I live with immigrants. We do not judge nappers (or masturbators).
Judgenappers sitting right there on the bench next to me!
I live with immigrants.
Sleeper agents!
This thread fills me with pity and fear, and thus fulfills Aristotle's definition of tragedy.
I know I'm late to this, but I think reading a book on the toilet is different than reading the newspaper. A book you can read one handed, but a newspaper takes two hands*. It is therefore less sanitary as you can't have one hand for wiping that doesn't touch the reading material.

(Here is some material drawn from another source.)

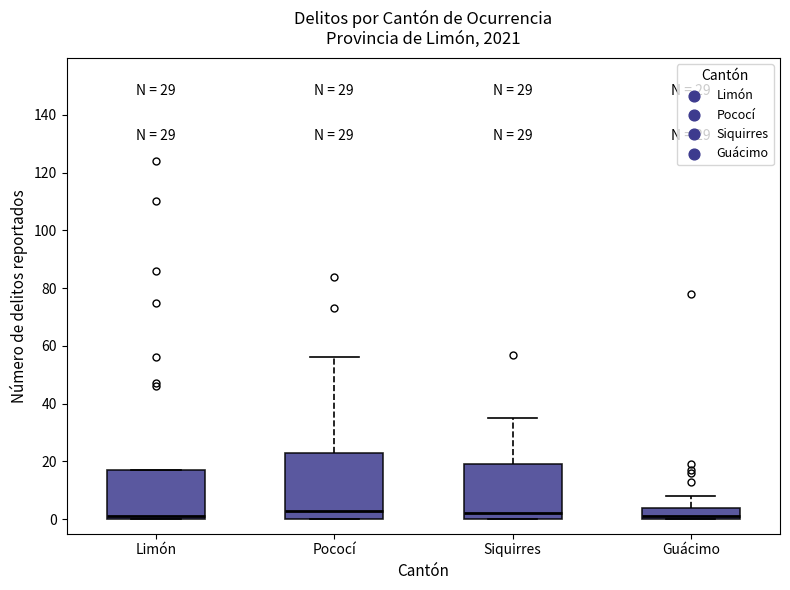

Reading left to right, read every box against the y-axis: the position of its median line, the range the box covers, and the ends of its whiskers. The values are not printed on the chart, so give them approximately, as read against the axis.

Limón: median 2, box 0 to 18, whiskers 0 to 18
Pococí: median 4, box 0 to 24, whiskers 0 to 56
Siquirres: median 2, box 0 to 20, whiskers 0 to 36
Guácimo: median 2, box 0 to 4, whiskers 0 to 8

*I'm assuming a broadsheet paper.
I'm on the fence about newspapers in the bathroom -- I read them and then put them back in the break room, which seems identical to walking into the break room after pooping without washing my hands and touching something other people are going to handle. On the other hand, I have this feeling that not many bacteria are going to live on a completely dry surface like that. Is that true? Do you mostly not have to worry about being contaminated by things that are dry?
Eating a corn dog on the toilet is fine but adding ketchup is an issue.
Noumenon, if your feces are that dry, isn't pooping painful?
You should see a doctor. I guess if you are a deer or rabbit or guinea pig it's no biggie.
guinea pig
The preferred term is "wifebeater pig".
isn't pooping painful?
Did you hear about the constipated mathematician? He bought a laxative and made a mental note about how people over 30 aren't supposed to eat Cap'n Crunch and cheese for dinner.
My joke may have been slower and lamer, but it was at least longer.
||
hey, oscars thread time, blog people. I want to talk about how kirk douglas looks like an alien.
|>
||
Kirk Douglas is still alive!?
|>
I swear I read something almost identical to 43 at least a year ago- might have been on the blog at work, someone complaining about the practice.
hey, oscars thread time, blog people.
Even though you didn't say please, your wish is granted.
Indeed, I located the post, from December 1, 2008. We're always at the cutting edge of research here, years ahead of everyone else.